As imensas possibilidades de comunicação de que hoje dispomos – já imaginamos o que teria sido esta pandemia há algumas décadas, sem estes recursos? – aproximam hoje o virtual do real. O primeiro é resgatado da avaliação frequentemente negativa de gerações mais velhas e o segundo poderá talvez tornar-se ainda mais real com a ajuda do… virtual. Ambos, enfim, podem tornar-se mais reais e verdadeiros, no encontro entre pessoas.
Mas também local e global se revelam dimensões que dificilmente se podem conjugar uma sem a outra. O mal de um vírus invisível aos nossos olhos, não conhecendo fronteiras nem muros, tornou-se comum e assim desvelou a urgência do bem, igualmente comum. E se dificilmente um país ou mesmo um continente pode, sozinho, fazer face a uma emergência do género, o que dizer das regiões, municípios ou simples povoações?

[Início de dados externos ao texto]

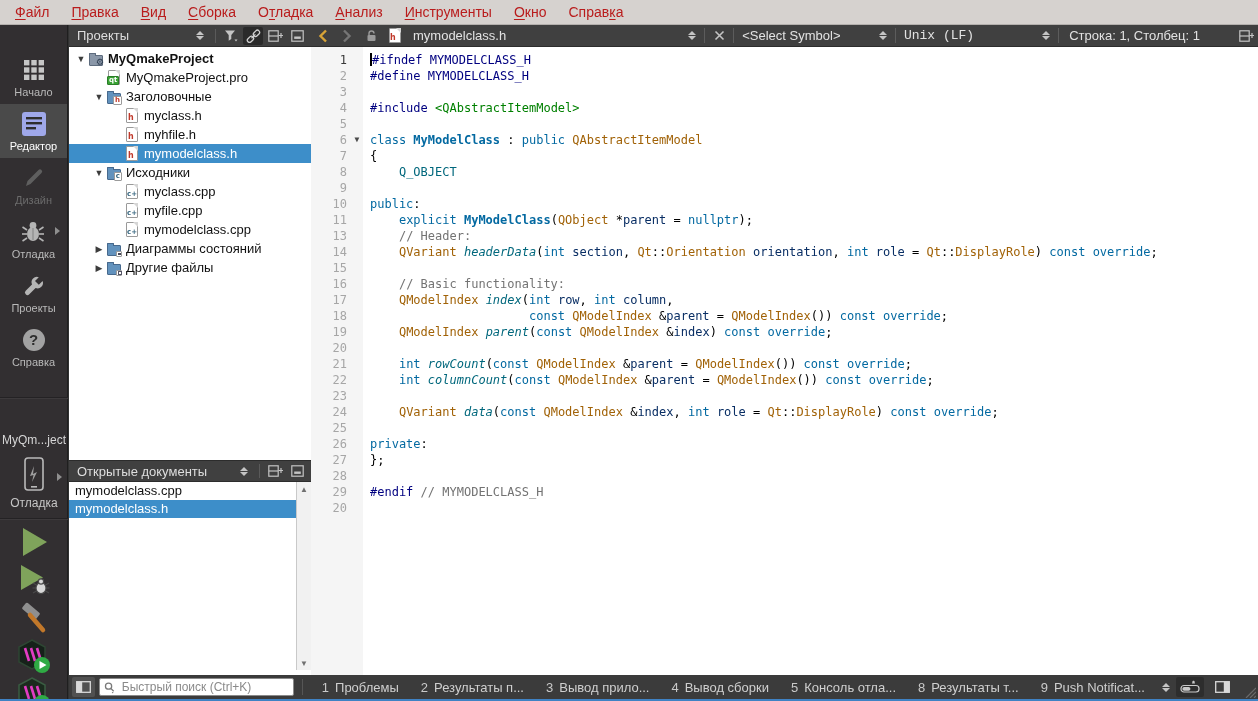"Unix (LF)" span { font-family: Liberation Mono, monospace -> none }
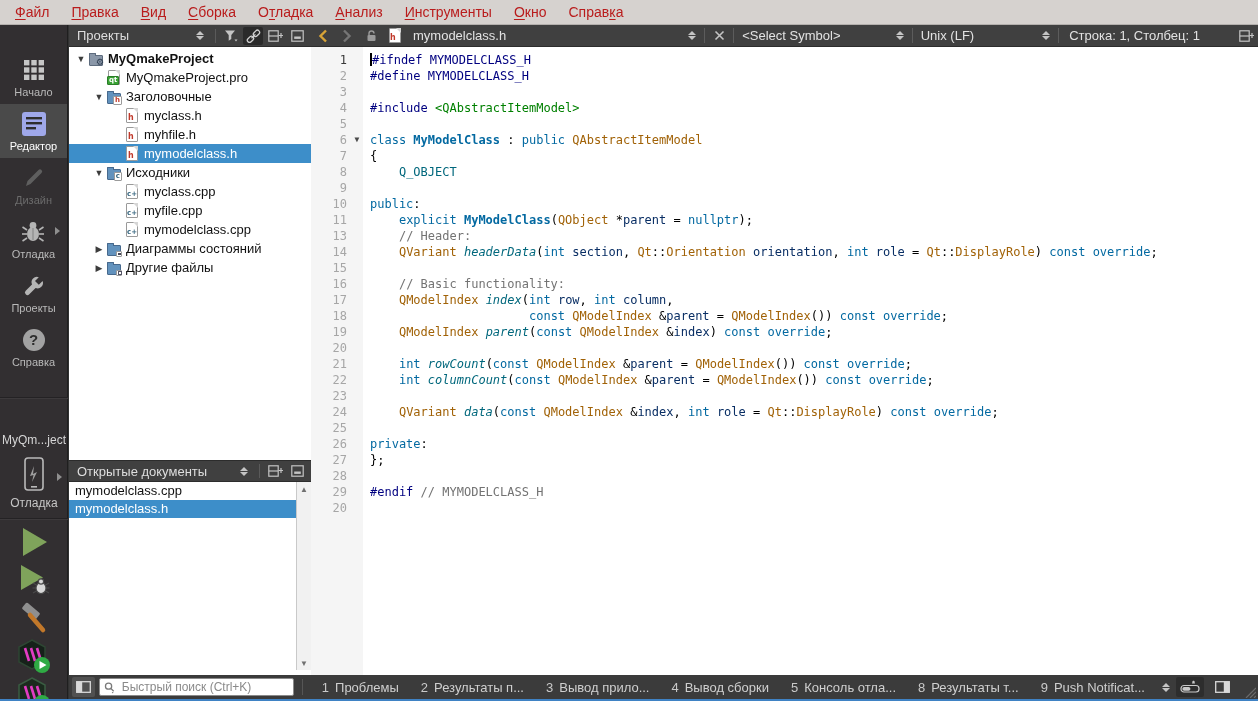"12" div.cline { html: none -> <div><span>12</span><span></span><span></span></div> }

Estes tempos, revelando a nossa vulnerabilidade, despojam-nos da nossa pretensa imunidade que podemos reaprender a conjugar com comunidade onde mais do que ameaça uns para os outros, somos possibilidade de realização desde o nível primeiro do próprio subsistência.
É ainda incalculável o esforço da recuperação deste grande trauma e suas feridas ainda em curso. Agora que se vai vislumbrando a luz ao fundo do túnel, é natural que se fale do próximo futuro. Que tal projeção se faça contudo também com a memória: para não perdermos nem o melhor destes dias nem a possibilidade de correção de tantos desvios de rotas que estas semanas puseram a nu.
Concluo estas linhas – e assim também esta pequena série de reflexões partilhadas – quando me preparo para participar pela primeira vez na vida de que tenho memória, na Vigília Pascal pelos meios televisivos. Viverei assim, por algumas horas, a experiência da ausência da comunhão eucarística que atravessa muitas vezes de forma dolorosa a vida de muitos irmãos no Batismo.
Mas viverei também a certeza da presença de Jesus ressuscitado que, pela sua paixão, não falta nunca à sua Igreja e humanidade e especialmente se manifesta quando vivemos no seu nome, no seu amor. E peço – e empenho-me – para que também esta seja oportunidade o mais possível desfrutada de modo a que num amanhã nos reencontremos mais Igreja porque mais encontrados e sustentados pelo Senhor ressuscitado que, até pela ausência de outras fontes, sobretudo sacramentais, melhor poderemos ter aprendido a reconhecer e a exprimir.
Afinal é n’Ele, Senhor de todas as coisas, que mais profundamente se conjugam silêncio e palavra, distância e proximidade, deserto e cidade, virtual e real, local e global, vulnerável e imune, memória, presente e futuro.